### Stored data entries
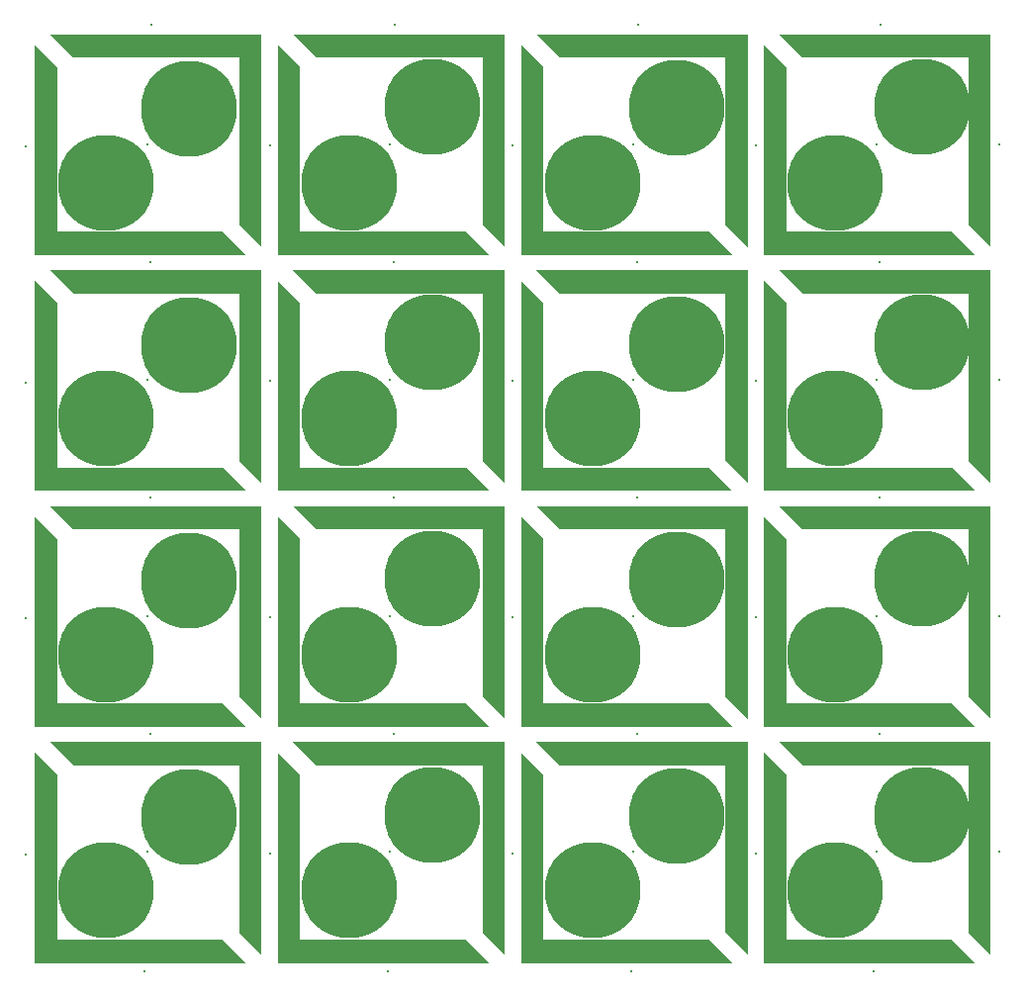
<source format=gts>
G04*
G04 #@! TF.GenerationSoftware,Altium Limited,Altium Designer,19.1.8 (144)*
G04*
G04 Layer_Color=8388736*
%FSLAX25Y25*%
%MOIN*%
G70*
G01*
G75*
%ADD10C,0.00800*%
%ADD11C,0.32296*%
G36*
X141339Y203543D02*
Y148031D01*
X197244Y148031D01*
X205118Y140157D01*
X133858Y140157D01*
X133858Y148031D01*
X133858D01*
Y211024D01*
X141339Y203543D01*
D02*
G37*
G36*
X210236Y206693D02*
X210236D01*
Y142913D01*
X202756Y150394D01*
X202756Y206693D01*
X146850Y206693D01*
X138976Y214567D01*
X210236Y214567D01*
X210236Y206693D01*
D02*
G37*
G36*
X141339Y283071D02*
Y227559D01*
X197244Y227559D01*
X205118Y219685D01*
X133858Y219685D01*
X133858Y227559D01*
X133858D01*
Y290551D01*
X141339Y283071D01*
D02*
G37*
G36*
X210236Y286221D02*
X210236D01*
Y222441D01*
X202756Y229921D01*
X202756Y286221D01*
X146850Y286221D01*
X138976Y294094D01*
X210236Y294094D01*
X210236Y286221D01*
D02*
G37*
G36*
X223228Y203543D02*
Y148031D01*
X279134Y148031D01*
X287008Y140157D01*
X215748Y140157D01*
X215748Y148031D01*
X215748D01*
Y211024D01*
X223228Y203543D01*
D02*
G37*
G36*
X292126Y206693D02*
X292126D01*
Y142913D01*
X284646Y150394D01*
X284646Y206693D01*
X228740Y206693D01*
X220866Y214567D01*
X292126Y214567D01*
X292126Y206693D01*
D02*
G37*
G36*
X223228Y283071D02*
Y227559D01*
X279134Y227559D01*
X287008Y219685D01*
X215748Y219685D01*
X215748Y227559D01*
X215748D01*
Y290551D01*
X223228Y283071D01*
D02*
G37*
G36*
X292126Y286221D02*
X292126D01*
Y222441D01*
X284646Y229921D01*
X284646Y286221D01*
X228740Y286221D01*
X220866Y294094D01*
X292126Y294094D01*
X292126Y286221D01*
D02*
G37*
G36*
X141339Y362598D02*
Y307087D01*
X197244Y307087D01*
X205118Y299213D01*
X133858Y299213D01*
X133858Y307087D01*
X133858D01*
Y370079D01*
X141339Y362598D01*
D02*
G37*
G36*
X210236Y365748D02*
X210236D01*
Y301969D01*
X202756Y309449D01*
X202756Y365748D01*
X146850Y365748D01*
X138976Y373622D01*
X210236Y373622D01*
X210236Y365748D01*
D02*
G37*
G36*
X141339Y442126D02*
Y386614D01*
X197244Y386614D01*
X205118Y378740D01*
X133858Y378740D01*
X133858Y386614D01*
X133858D01*
Y449606D01*
X141339Y442126D01*
D02*
G37*
G36*
X210236Y445276D02*
X210236D01*
Y381496D01*
X202756Y388976D01*
X202756Y445276D01*
X146850Y445276D01*
X138976Y453150D01*
X210236Y453150D01*
X210236Y445276D01*
D02*
G37*
G36*
X223228Y362598D02*
Y307087D01*
X279134Y307087D01*
X287008Y299213D01*
X215748Y299213D01*
X215748Y307087D01*
X215748D01*
Y370079D01*
X223228Y362598D01*
D02*
G37*
G36*
X292126Y365748D02*
X292126D01*
Y301969D01*
X284646Y309449D01*
X284646Y365748D01*
X228740Y365748D01*
X220866Y373622D01*
X292126Y373622D01*
X292126Y365748D01*
D02*
G37*
G36*
X223228Y442126D02*
Y386614D01*
X279134Y386614D01*
X287008Y378740D01*
X215748Y378740D01*
X215748Y386614D01*
X215748D01*
Y449606D01*
X223228Y442126D01*
D02*
G37*
G36*
X292126Y445276D02*
X292126D01*
Y381496D01*
X284646Y388976D01*
X284646Y445276D01*
X228740Y445276D01*
X220866Y453150D01*
X292126Y453150D01*
X292126Y445276D01*
D02*
G37*
G36*
X305118Y203543D02*
Y148031D01*
X361024Y148031D01*
X368898Y140157D01*
X297638Y140157D01*
X297638Y148031D01*
X297638D01*
Y211024D01*
X305118Y203543D01*
D02*
G37*
G36*
X374016Y206693D02*
X374016D01*
Y142913D01*
X366535Y150394D01*
X366535Y206693D01*
X310630Y206693D01*
X302756Y214567D01*
X374016Y214567D01*
X374016Y206693D01*
D02*
G37*
G36*
X305118Y283071D02*
Y227559D01*
X361024Y227559D01*
X368898Y219685D01*
X297638Y219685D01*
X297638Y227559D01*
X297638D01*
Y290551D01*
X305118Y283071D01*
D02*
G37*
G36*
X374016Y286221D02*
X374016D01*
Y222441D01*
X366535Y229921D01*
X366535Y286221D01*
X310630Y286221D01*
X302756Y294094D01*
X374016Y294094D01*
X374016Y286221D01*
D02*
G37*
G36*
X387008Y203543D02*
Y148031D01*
X442913Y148031D01*
X450787Y140157D01*
X379528Y140157D01*
X379528Y148031D01*
X379528D01*
Y211024D01*
X387008Y203543D01*
D02*
G37*
G36*
X455906Y206693D02*
X455905D01*
Y142913D01*
X448425Y150394D01*
X448425Y206693D01*
X392520Y206693D01*
X384646Y214567D01*
X455905Y214567D01*
X455906Y206693D01*
D02*
G37*
G36*
X387008Y283071D02*
Y227559D01*
X442913Y227559D01*
X450787Y219685D01*
X379528Y219685D01*
X379528Y227559D01*
X379528D01*
Y290551D01*
X387008Y283071D01*
D02*
G37*
G36*
X455906Y286221D02*
X455905D01*
Y222441D01*
X448425Y229921D01*
X448425Y286221D01*
X392520Y286221D01*
X384646Y294094D01*
X455905Y294094D01*
X455906Y286221D01*
D02*
G37*
G36*
X305118Y362598D02*
Y307087D01*
X361024Y307087D01*
X368898Y299213D01*
X297638Y299213D01*
X297638Y307087D01*
X297638D01*
Y370079D01*
X305118Y362598D01*
D02*
G37*
G36*
X374016Y365748D02*
X374016D01*
Y301969D01*
X366535Y309449D01*
X366535Y365748D01*
X310630Y365748D01*
X302756Y373622D01*
X374016Y373622D01*
X374016Y365748D01*
D02*
G37*
G36*
X305118Y442126D02*
Y386614D01*
X361024Y386614D01*
X368898Y378740D01*
X297638Y378740D01*
X297638Y386614D01*
X297638D01*
Y449606D01*
X305118Y442126D01*
D02*
G37*
G36*
X374016Y445276D02*
X374016D01*
Y381496D01*
X366535Y388976D01*
X366535Y445276D01*
X310630Y445276D01*
X302756Y453150D01*
X374016Y453150D01*
X374016Y445276D01*
D02*
G37*
G36*
X387008Y362598D02*
Y307087D01*
X442913Y307087D01*
X450787Y299213D01*
X379528Y299213D01*
X379528Y307087D01*
X379528D01*
Y370079D01*
X387008Y362598D01*
D02*
G37*
G36*
X455906Y365748D02*
X455905D01*
Y301969D01*
X448425Y309449D01*
X448425Y365748D01*
X392520Y365748D01*
X384646Y373622D01*
X455905Y373622D01*
X455906Y365748D01*
D02*
G37*
G36*
X387008Y442126D02*
Y386614D01*
X442913Y386614D01*
X450787Y378740D01*
X379528Y378740D01*
X379528Y386614D01*
X379528D01*
Y449606D01*
X387008Y442126D01*
D02*
G37*
G36*
X455906Y445276D02*
X455905D01*
Y381496D01*
X448425Y388976D01*
X448425Y445276D01*
X392520Y445276D01*
X384646Y453150D01*
X455905Y453150D01*
X455906Y445276D01*
D02*
G37*
D10*
X416536Y137402D02*
D03*
X334646D02*
D03*
X252756D02*
D03*
X170866D02*
D03*
X418898Y456299D02*
D03*
X337008D02*
D03*
X255118D02*
D03*
X173228D02*
D03*
X130709Y176772D02*
D03*
Y256299D02*
D03*
Y335827D02*
D03*
Y415354D02*
D03*
X458661Y177559D02*
D03*
Y257087D02*
D03*
Y336614D02*
D03*
Y416142D02*
D03*
X212992Y415748D02*
D03*
X171654Y416142D02*
D03*
X294882Y415748D02*
D03*
X253543Y416142D02*
D03*
X376772Y415748D02*
D03*
X335433Y416142D02*
D03*
X417323D02*
D03*
X172835Y376378D02*
D03*
X212992Y336221D02*
D03*
X171654Y336614D02*
D03*
X254724Y376378D02*
D03*
X294882Y336221D02*
D03*
X253543Y336614D02*
D03*
X336614Y376378D02*
D03*
X376772Y336221D02*
D03*
X335433Y336614D02*
D03*
X418504Y376378D02*
D03*
X417323Y336614D02*
D03*
X172835Y296850D02*
D03*
X212992Y256693D02*
D03*
X171654Y257087D02*
D03*
X254724Y296850D02*
D03*
X294882Y256693D02*
D03*
X253543Y257087D02*
D03*
X336614Y296850D02*
D03*
X376772Y256693D02*
D03*
X335433Y257087D02*
D03*
X418504Y296850D02*
D03*
X417323Y257087D02*
D03*
X172835Y217323D02*
D03*
X212992Y177165D02*
D03*
X171654Y177559D02*
D03*
X254724Y217323D02*
D03*
X294882Y177165D02*
D03*
X253543Y177559D02*
D03*
X336614Y217323D02*
D03*
X376772Y177165D02*
D03*
X335433Y177559D02*
D03*
X418504Y217323D02*
D03*
X417323Y177559D02*
D03*
D11*
X185827Y427953D02*
D03*
X157874Y403150D02*
D03*
X267717Y428740D02*
D03*
X239764Y403150D02*
D03*
X350000Y428346D02*
D03*
X321654Y403150D02*
D03*
X432677Y428740D02*
D03*
X403543Y403150D02*
D03*
X185827Y348425D02*
D03*
X157874Y323622D02*
D03*
X267717Y349213D02*
D03*
X239764Y323622D02*
D03*
X350000Y348819D02*
D03*
X321654Y323622D02*
D03*
X432677Y349213D02*
D03*
X403543Y323622D02*
D03*
X185827Y268898D02*
D03*
X157874Y244094D02*
D03*
X267717Y269685D02*
D03*
X239764Y244094D02*
D03*
X350000Y269291D02*
D03*
X321654Y244094D02*
D03*
X432677Y269685D02*
D03*
X403543Y244094D02*
D03*
X185827Y189370D02*
D03*
X157874Y164567D02*
D03*
X267717Y190157D02*
D03*
X239764Y164567D02*
D03*
X350000Y189764D02*
D03*
X321654Y164567D02*
D03*
X432677Y190157D02*
D03*
X403543Y164567D02*
D03*
M02*

</source>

### TASK TO CARRY OUT
Exactly the lines above from the one with "X448425Y365748D01*" to the one with "X384646Y453150D01*", both included, are to be quoted; leave the rest out.

### WRITTEN SOLUTION
X448425Y365748D01*
X392520Y365748D01*
X384646Y373622D01*
X455905Y373622D01*
X455906Y365748D01*
D02*
G37*
G36*
X387008Y442126D02*
Y386614D01*
X442913Y386614D01*
X450787Y378740D01*
X379528Y378740D01*
X379528Y386614D01*
X379528D01*
Y449606D01*
X387008Y442126D01*
D02*
G37*
G36*
X455906Y445276D02*
X455905D01*
Y381496D01*
X448425Y388976D01*
X448425Y445276D01*
X392520Y445276D01*
X384646Y453150D01*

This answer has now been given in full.